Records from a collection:
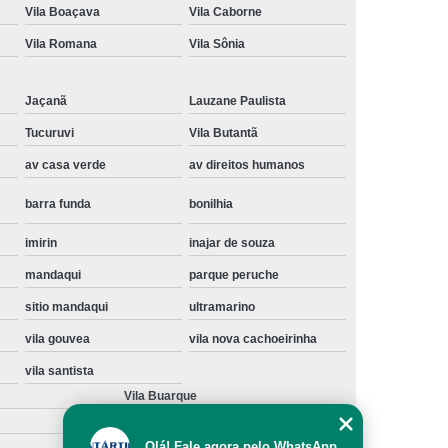
Vila Boaçava
Vila Caborne
Instalação de Maquina de Lavar Samsung
Vila Romana
Vila Sônia
oupa
Instalação Maquina de Lavar Roupa
ng
Instalação Maquina Lavar e Seca
Jaçanã
Lauzane Paulista
pa
Instalar Maquina de Lavar Samsung
Tucuruvi
Vila Butantã
Maquina de Lavar Roupa Instalação
av casa verde
av direitos humanos
 Lavar
Instalação de Lava e Seca
barra funda
bonilhia
Instalação de Maquina Lava e Seca
imirin
inajar de souza
va e Seca Samsung
Instalação Lava Seca
mandaqui
parque peruche
nstalação Maquina Lava e Seca Samsung
sitio mandaqui
ultramarino
Seca
Lava e Seca Instalação
vila gouvea
vila nova cachoeirinha
Samsung Instalação Lava e Seca
vila santista
ogão a Gas
Manutenção de Fogão Cooktop
Vila Buarque
olux
Manutenção em Fogão
Olá! Fale agora pelo WhatsApp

▶ [Task goal] Starting with the line with "nstalação Maquina Lava e Seca Samsung" above and going on through the line with "Manutenção em Fogão", transcribe every line exactly, both ends included, and add nothing.

▶ [Your response]
nstalação Maquina Lava e Seca Samsung
sitio mandaqui
ultramarino
Seca
Lava e Seca Instalação
vila gouvea
vila nova cachoeirinha
Samsung Instalação Lava e Seca
vila santista
ogão a Gas
Manutenção de Fogão Cooktop
Vila Buarque
olux
Manutenção em Fogão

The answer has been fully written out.